_PROBLEM DETAILS:_
Return only the count of lines in the listing below where the word "SIDO" appears.

_RECORD EXTRACTS:_
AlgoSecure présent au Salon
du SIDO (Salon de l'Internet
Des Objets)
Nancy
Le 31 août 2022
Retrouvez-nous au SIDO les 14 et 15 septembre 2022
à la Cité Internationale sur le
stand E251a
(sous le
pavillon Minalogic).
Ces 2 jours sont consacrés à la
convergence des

_PROBLEM SOLUTION:_
2